RoseAnne Spradlin’s “beginning of something” at the Chocolate Factory

Quite honestly, the most mystifying moment of RoseAnne Spradlin‘s beginning of something, which opened at the Chocolate Factory Wednesday night (through May 21; tickets $15) is the very first one. Shortly after 8, the house opened and the audience began filing into the theater, where the seating had been arranged on three sides of a raised platform that filled most of the theater’s space. On the edge of it near the doors, dancer Rebecca Serrell Cyr was seated, naked, playing a bass. I really have no idea what to make of that particular detail, but it certainly set the stage for what was to come.

What followed was an athletic, aggressive, occasionally moving if ultimately not entirely satisfying 50 minutes of dance performance. Thematically, beginning of something shares some common ground, interestingly enough, with Heather Kravas’s The Green Surround last week at PS 122, but in the end it’s decidedly its own beast.

Once the audience was seated, Cyr set the bass aside, paced across the stage, and donned a silvery beaded headdress and epaulets, then began stomping back and forth down the platform like a model on a runway: deadpan expression, strong walk, stop, pose, flip, turn, walk away. One by one, the other three dancers (Natalie Green, Molly Poerstel, and Rebecca Wender) joined her onstage in varying stages of undress. Clothes were taken on and off, different poses tried as each, to her rhythm, does the runway walk back and forth, zigzagging across the platform until (or at least, I only noticed it at this point) the audience realizes that they’re stopping to pose and examine their reflections in mirrors mounted on the walls over the audience’s heads.

Overall, the entire piece is constantly shifting through about three separate modes: the runway walks, which then give way to a series of lifts and extensions borrowed from traditional dance, and then finally to a complete breakdown of posture and pretense that, at a couple different moments, leaves one or more dancers sobbing on the floor. This progression repeats several times throughout.

I wouldn’t want to put forward any concrete interpretation, because I’m not confident enough in any to stand by one, but there’s an undeniable logic to the piece. The runway model walks set up a fake exterior in terms of facial expression and posture; it’s the appearance of a false sort of femininity that requires a lot of effort, which seems to be realized in part through the use of traditional dance moves. The mask of effortlessness the runway walk puts forward starts to seem anything but effortless once the dancers start holding up a forward kick with their hands and turning in place on one foot in quarter-turns. And once the posture and technique disappears in the final sequence, we’re exposed to a tragic sense of personal isolation hidden behind the demands of formalism.

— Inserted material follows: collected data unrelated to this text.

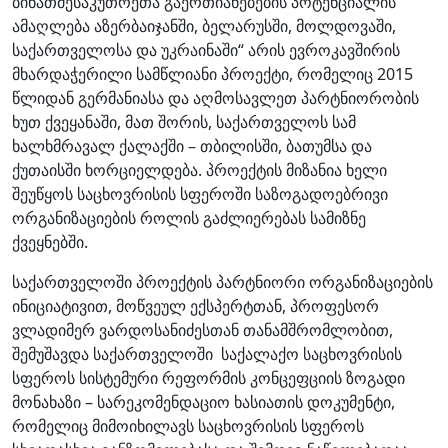
ბინათმესაკუთრეთა გაერთიანებების პოტენციალის
ამაღლება აზერბაიჯანში, ბელარუსში, მოლდოვაში,
საქართველოსა და უკრაინაში“ არის ევროკავშირის
მხარდაჭერილი სამწლიანი პროექტი, რომელიც 2015
წლიდან გერმანიასა და აღმოსავლეთ პარტნიორობის
ხუთ ქვეყანაში, მათ შორის, საქართველოს სამ
ხალხმრავალ ქალაქში – თბილისში, ბათუმსა და
ქუთაისში ხორციელდება. პროექტის მიზანია ხელი
შეუწყოს საცხოვრისის სფეროში საზოგადოებრივი
ორგანიზაციების როლის გაძლიერებას
სამიზნე
ქვეყნებში.
საქართველოში პროექტის პარტნიორი ორგანიზაციების
ინიციატივით, მოწვეულ ექსპერტთან, პროფესორ
ვლადიმერ ვარდოსანიძესთან თანამშრომლობით,
შემუშავდა საქართველოში საქალაქო საცხოვრისის
სფეროს სისტემური რეფორმის კონცეფციის ზოგადი
მონახაზი – სარეკომენდაციო ხასიათის დოკუმენტი,
რომელიც მიმოიხილავს საცხოვრისის სფეროს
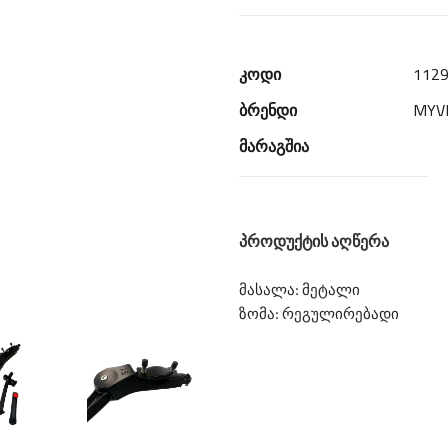
კოდი
112
ბრენდი
MYV
მარაგშია
პროდუქტის აღწერა
მასალა: მეტალი
ზომა: რეგულირებადი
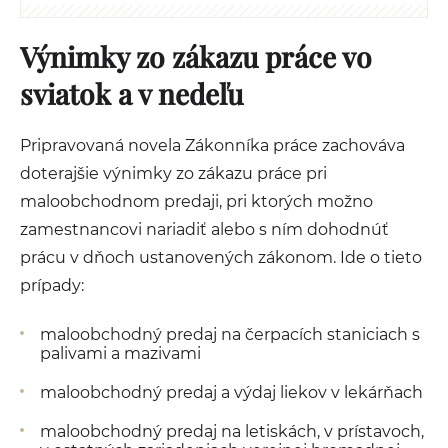
Výnimky zo zákazu práce vo
sviatok a v nedeľu
Pripravovaná novela Zákonníka práce zachováva
doterajšie výnimky zo zákazu práce pri
maloobchodnom predaji, pri ktorých možno
zamestnancovi nariadiť alebo s ním dohodnúť
prácu v dňoch ustanovených zákonom. Ide o tieto
prípady:
maloobchodný predaj na čerpacích staniciach s
palivami a mazivami
maloobchodný predaj a výdaj liekov v lekárňach
maloobchodný predaj na letiskách, v prístavoch,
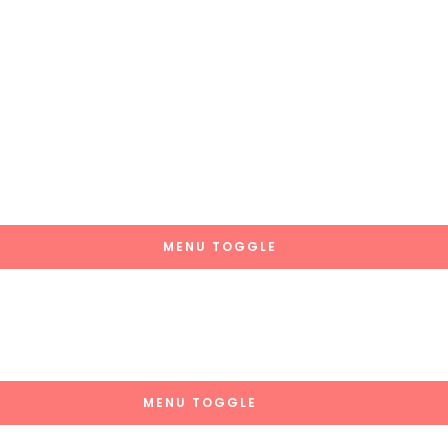
MENU TOGGLE
MENU TOGGLE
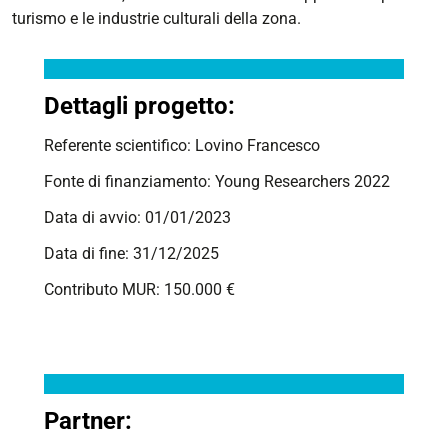
turismo e le industrie culturali della zona.
Dettagli progetto:
Referente scientifico:
Lovino Francesco
Fonte di finanziamento: Young Researchers 2022
Data di avvio: 01/01/2023
Data di fine: 31/12/2025
Contributo MUR:
150.000
€
Partner:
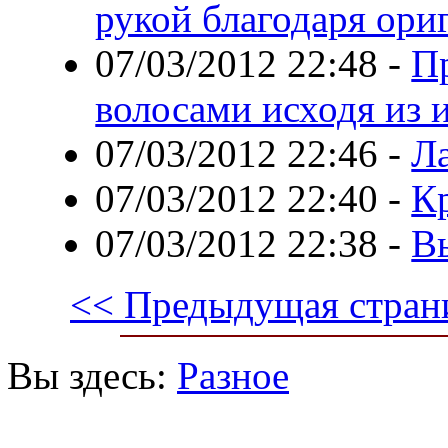
рукой благодаря ори
07/03/2012 22:48
-
П
волосами исходя из 
07/03/2012 22:46
-
Л
07/03/2012 22:40
-
К
07/03/2012 22:38
-
В
<< Предыдущая стран
Вы здесь:
Разное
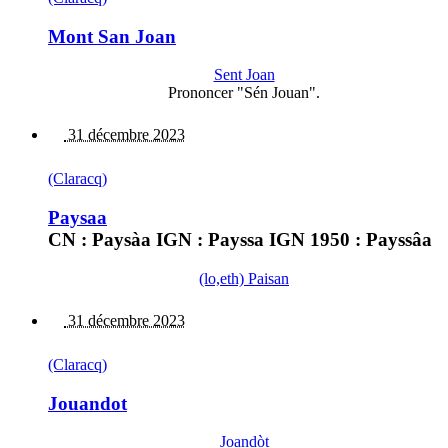
Mont San Joan
Sent Joan
Prononcer "Sén Jouan".
31 décembre 2023
(Claracq)
Paysaa
CN : Paysàa IGN : Payssa IGN 1950 : Payssâa
(lo,eth) Paisan
31 décembre 2023
(Claracq)
Jouandot
Joandòt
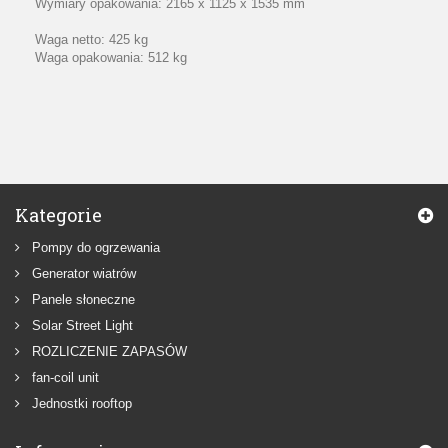
Wymiary opakowania: 2165 x 1125 x 1535 mm
Waga netto: 425 kg
Waga opakowania: 512 kg
Kategorie
Pompy do ogrzewania
Generator wiatrów
Panele słoneczne
Solar Street Light
ROZLICZENIE ZAPASÓW
fan-coil unit
Jednostki rooftop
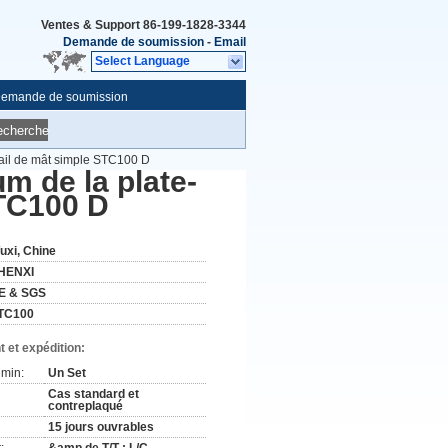
Ventes & Support
86-199-1828-3344
Demande de soumission
-
Email
Select Language
emande de soumission
echerche
vail de mât simple STC100 D
m de la plate-
STC100 D
uxi, Chine
HENXI
E & SGS
TC100
 et expédition:
min:
Un Set
Cas standard et
contreplaqué
15 jours ouvrables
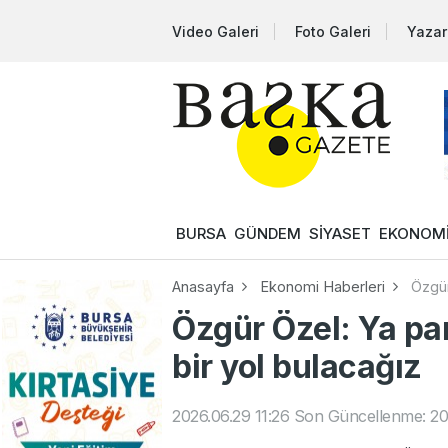
Video Galeri
Foto Galeri
Yazar
BURSA
GÜNDEM
SİYASET
EKONOM
Anasayfa
Ekonomi Haberleri
Özgür
Özgür Özel: Ya pa
bir yol bulacağız
2026.06.29 11:26
Son Güncellenme: 202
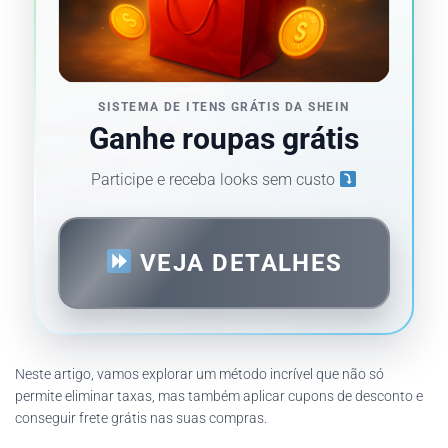
SISTEMA DE ITENS GRÁTIS DA SHEIN
Ganhe roupas grátis
Participe e receba looks sem custo
VEJA DETALHES
Neste artigo, vamos explorar um método incrível que não só
permite eliminar taxas, mas também aplicar cupons de desconto e
conseguir frete grátis nas suas compras.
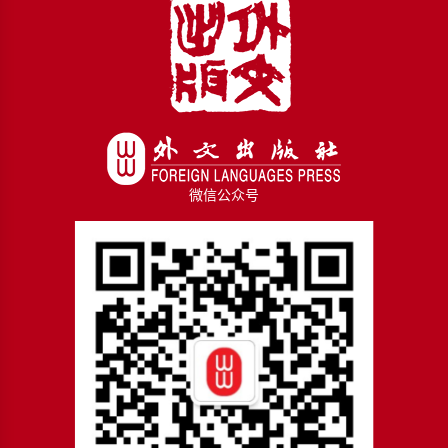
微信公众号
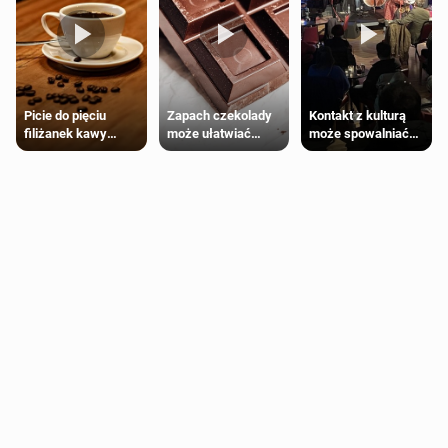
Zapach czekolady
Kontakt z kulturą
Picie do pięciu
może ułatwiać
może spowalniać
filiżanek kawy
trening siłowy
starzenie
dziennie jest
bezpieczne dla
większości
dorosłych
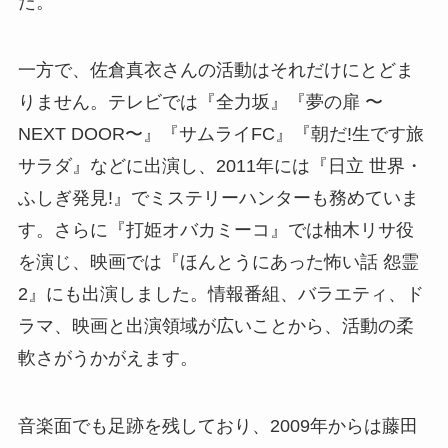
た。
一方で、佐倉真衣さんの活動はそれだけにとどま
りません。テレビでは『全力坂』『夢の扉 〜
NEXT DOOR〜』『サムライFC』『朝だ!生です旅
サラダ』などに出演し、2011年には『日立 世界・
ふしぎ発見!』でミステリーハンターも務めていま
す。さらに『打姫オバカミーコ』では柚木リサ役
を演じ、映画では『ほんとうにあった怖い話 怨霊
2』にも出演しました。情報番組、バラエティ、ド
ラマ、映画と出演領域が広いことから、活動の柔
軟さがうかがえます。
音楽面でも足跡を残しており、2009年からは藤田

It’s a fascinating and uncomfortable thing to watch, since it forces you as an audience member to be aware of how you’re looking at women’s bodies. At it’s heart, I saw beginning of something as a passionately ironic defense of the dignity of women’s bodies, showing as it does the way in which we’re scripted to look at them as objects, only to be forced to experience the body later on, in the moments of formal breakdown, as a real, actual, emotive thing. But I’m a man, so maybe I’m placing too much emphasis on that.

Whatever the case, for the power certain moments achieve, about two thirds of the way through it started to drag a bit. I wouldn’t accuse of it not developing as it progresses, but the repetition is so heavy and extended that it’s hard for me not to feel like I watched the same thing happen a few too many times. But that’s just my response. This is the first time I’ve seen Spradlin’s work, but based on the few video clips I tracked down online, it seems like she’s moving in new directions and exploring new territory, compared to a work like Survive Cycle (2006), suggesting that this is an artist experimenting with form and process, always risky but important in the long run.